As far as I understand, though, kdump doesn't require you to have a massive
swapfile;  it can be configured to dump other places (though personally,
my swap is always at least my ram size for other reasons)

http://lse.sourceforge.net/kdump/

most linux folks, though, don't seem to be that into crash dumps;  I know
when I made the jump from FreeBSD to Linux, this was a big shocker for me,
as most of the *BSD shops I've been in, policy was that when something crashed,
you didn't trust that box until you figured out why it crashed (usually
by GDBing the crash dump and/or banging on the hardware)

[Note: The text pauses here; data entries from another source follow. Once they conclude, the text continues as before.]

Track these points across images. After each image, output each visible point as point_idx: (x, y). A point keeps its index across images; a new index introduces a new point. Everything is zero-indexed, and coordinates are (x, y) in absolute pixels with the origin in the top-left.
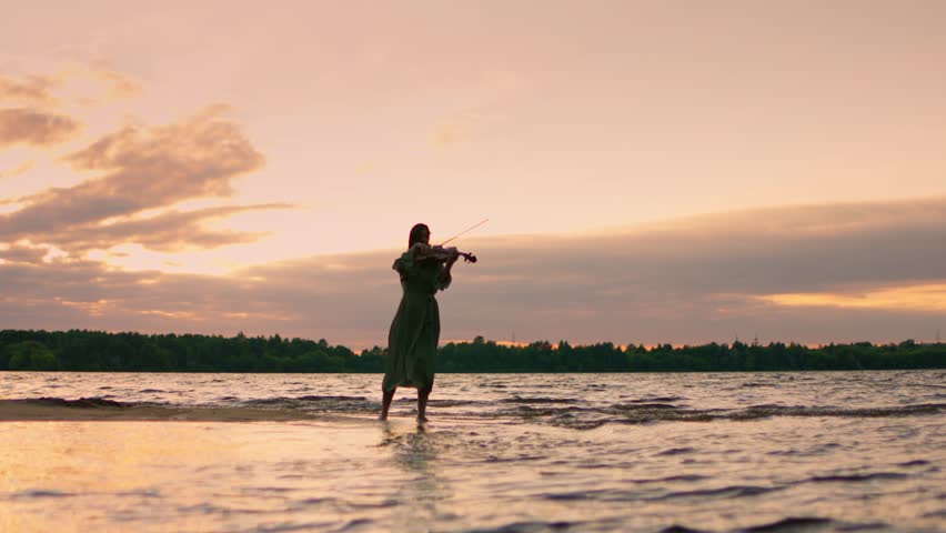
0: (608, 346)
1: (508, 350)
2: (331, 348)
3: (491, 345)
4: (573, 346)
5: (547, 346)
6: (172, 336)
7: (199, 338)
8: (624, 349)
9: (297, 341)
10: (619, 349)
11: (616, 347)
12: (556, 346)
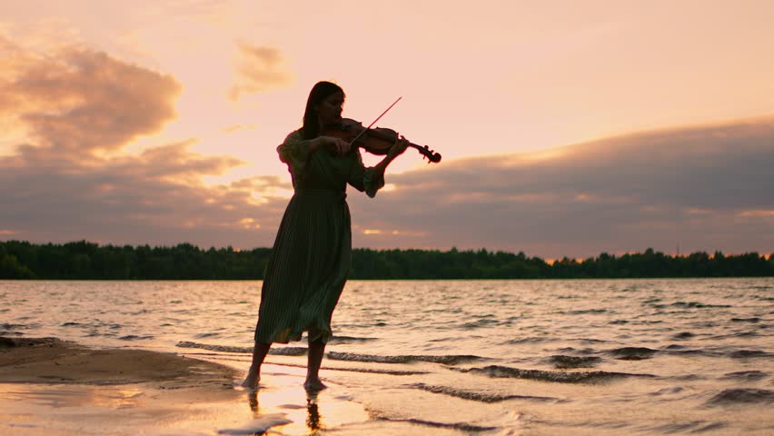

but the linux folks seem to think that the crash dumps are not so useful.
http://lkml.org/lkml/2007/5/25/267  -  and this shows in the support for
crash dumps.  -  they seem to change the mechanism for collecting system
dumps every year or two.    At most of the linux shops I've worked,
it's hard enough to get people to get me serial consoles (which we
then set up to log, so we at least can tell the difference between
the power getting pulled and a MCE)  crash dumps are right out.  and I 
can kinda see why;  it's something of a pain in the ass under linux.  

Thing is, it was actually useful under *BSD.  

But that's my rant, and unquestionably, Mr. Torvalds knows a lot more than
I do, so maybe I should just shut up.